Like any Tarkovsky film, this is a very long drawn out sci-fi epic, not suited for impatient audiences. The film remains a prophetic sci-fi cautionary tale for Russian society, as it predates the Chernobyl disaster by about seven years. Tarkovsky is a master craftsman of cinema, as he doesn’t just make films, he makes thought-provoking works of art. The first time it was filmed the original negatives were destroyed in a lab, so the whole film was shot all over again. It features amazing poetic fluid shots of desolate landscapes, the most unsanitary water ever to be photographed, and gritty sepia-toned passes into the post-apocalyptic world outside of the “Zone”. He captures a distant life of contemporary society with songs like “Ode to Joy” billowing from a passing train.

There aren’t actually any conclusive science fiction ideas in the film like alien visitors, but you are left, as the director wants to leave you, questioning whether it was ever real or not. Andrei Tarkovsky had a recurring theme in his films that show men searching for God or meaning of life.
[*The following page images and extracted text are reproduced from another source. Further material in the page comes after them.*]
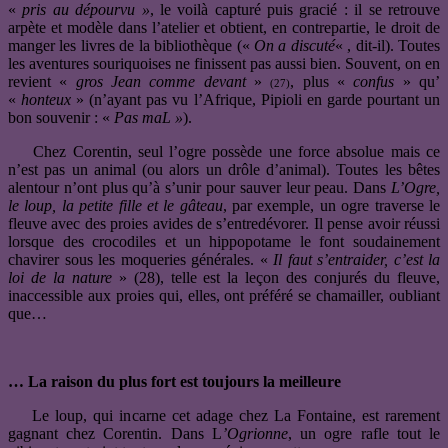
«
pris au dépourvu »
, le voilà capturé puis gracié : il se retrouve
arpète et modèle dans l’atelier et obtient, en contrepartie, le droit de
manger les livres de la bibliothèque («
On a discuté
« , dit-il). Toutes
les aventures souriquoises ne finissent pas aussi bien. Souvent, on en
revient «
gros Jean comme devant
»
, plus «
confus
» qu’
(27)
«
honteux
» (n’ayant pas vu l’Afrique, Pipioli en garde pourtant un
bon souvenir : «
Pas maL »
).
Chez Corentin, seul l’ogre possède une force absolue mais ce
n’est pas un animal (ou alors un drôle d’animal). Toutes les bêtes
alentour n’ont plus qu’à s’unir pour sauver leur peau. Dans
L’Ogre,
le loup, la petite fille et le gâteau
, par exemple, un ogre traverse le
fleuve avec des proies avides de s’entredévorer. Il pense avoir réussi
lorsque des crocodiles et un hippopotame le font soudainement
chavirer sous les moqueries générales. «
Il faut s’entraider, c’est la
loi de la nature
» (28), telle est la leçon des conjurés du fleuve,
inaccessible aux proies qui, elles, ont préféré se chamailler, oubliant
que…
… La raison du plus fort est toujours la meilleure
Le loup, qui incarne cet adage chez La Fontaine, est rarement
gagnant chez Corentin. Dans L
’Ogrionne
, un ogre rafle tout le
With that rationale, you can see perhaps what his message with this film was. As I look at it, it is layered to mean many things to many different people, but the simplest approach is to see the “stalker” as a believer in faith, and the writer and scientist as many of us in society are cruel realists too much in this world. As the ending may seem to prove, even a little beacon of hope remains vitally important.